Parse transformation in mapping data flow

APPLIES TO: Azure Data Factory Azure Synapse Analytics

Tip

Try out Data Factory in Microsoft Fabric, an all-in-one analytics solution for enterprises. Microsoft Fabric covers everything from data movement to data science, real-time analytics, business intelligence, and reporting. Learn how to start a new trial for free!

Data flows are available both in Azure Data Factory and Azure Synapse Pipelines. This article applies to mapping data flows. If you are new to transformations, please refer to the introductory article Transform data using a mapping data flow.
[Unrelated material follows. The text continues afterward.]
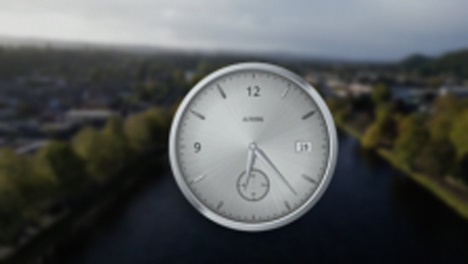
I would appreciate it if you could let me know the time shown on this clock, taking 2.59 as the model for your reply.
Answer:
6.23
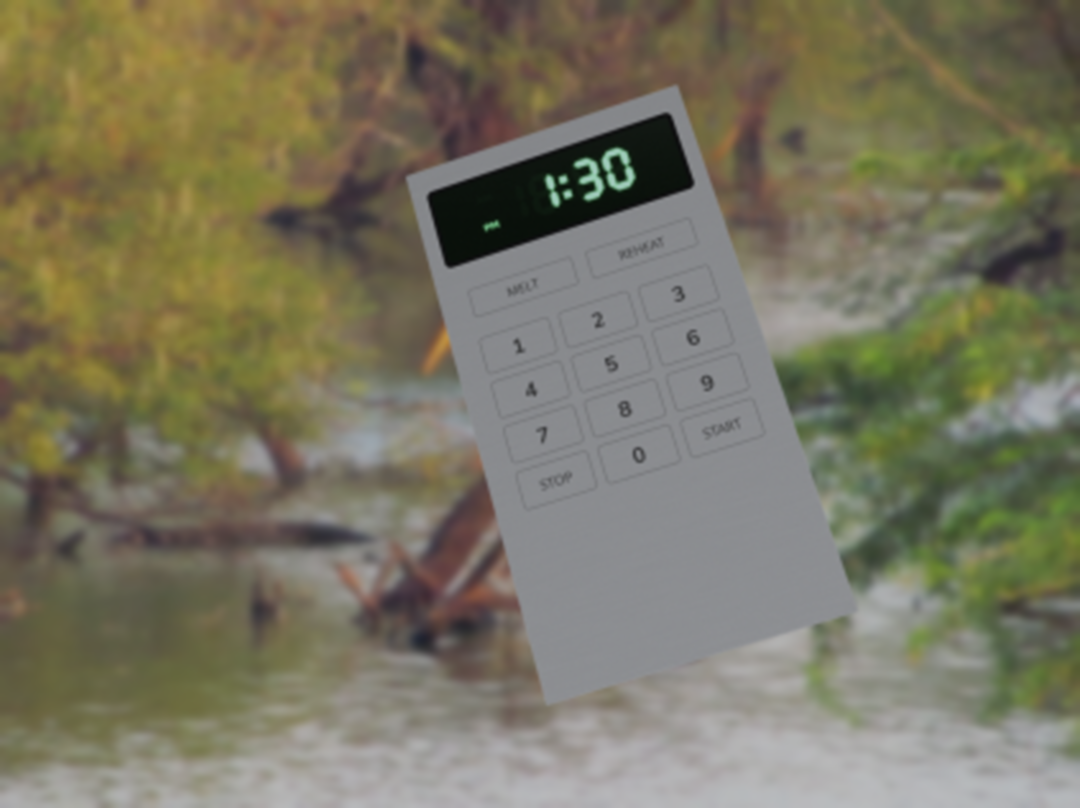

Use the Parse transformation to parse text columns in your data that are strings in document form. The current supported types of embedded documents that can be parsed are JSON, XML, and delimited text.

Configuration

In the parse transformation configuration panel, you first pick the type of data contained in the columns that you wish to parse inline. The parse transformation also contains the following configuration settings.

Parse settings

Column

Similar to derived columns and aggregates, the Column property is where you either modify an existing column by selecting it from the drop-down picker. Or you can type in the name of a new column here. ADF stores the parsed source data in this column. In most cases, you want to define a new column that parses the incoming embedded document string field.

Expression

Use the expression builder to set the source for your parsing. Setting the source can be as simple as just selecting the source column with the self-contained data that you wish to parse, or you can create complex expressions to parse.

Example expressions

  • Source string data: chrome|steel|plastic

    • Expression: (desc1 as string, desc2 as string, desc3 as string)
  • Source JSON data: {"ts":1409318650332,"userId":"309","sessionId":1879,"page":"NextSong","auth":"Logged In","method":"PUT","status":200,"level":"free","itemInSession":2,"registration":1384448}

    • Expression: (level as string, registration as long)
  • Source Nested JSON data: {"car" : {"model" : "camaro", "year" : 1989}, "color" : "white", "transmission" : "v8"}

    • Expression: (car as (model as string, year as integer), color as string, transmission as string)
  • Source XML data: <Customers><Customer>122</Customer><CompanyName>Great Lakes Food Market</CompanyName></Customers>

    • Expression: (Customers as (Customer as integer, CompanyName as string))
  • Source XML with Attribute data: <cars><car model="camaro"><year>1989</year></car></cars>

    • Expression: (cars as (car as ({@model} as string, year as integer)))
  • Expressions with reserved characters: { "best-score": { "section 1": 1234 } }

    • The above expression doesn't work since the '-' character in best-score is interpreted as a subtraction operation. Use a variable with bracket notation in these cases to tell the JSON engine to interpret the text literally:
      var bestScore = data["best-score"];
      { bestScore : { "section 1": 1234 } }
      
  • Note: If you run into errors extracting attributes (specifically, @model) from a complex type, a workaround is to convert the complex type to a string, remove the @ symbol (specifically, replace(toString(your_xml_string_parsed_column_name.cars.car),'@','') ), and then use the parse JSON transformation activity.

Output column type

Here's where you configure the target output schema from the parsing that is written into a single column. The easiest way to set a schema for your output from parsing is to select the 'Detect Type' button on the top right of the expression builder. ADF attempts to autodetect the schema from the string field, which you're parsing and set it for you in the output expression.

Parse example

In this example, we defined parsing of the incoming field "jsonString", which is plain text, but formatted as a JSON structure. We're going to store the parsed results as JSON in a new column called "json" with this schema:

(trade as boolean, customers as string[])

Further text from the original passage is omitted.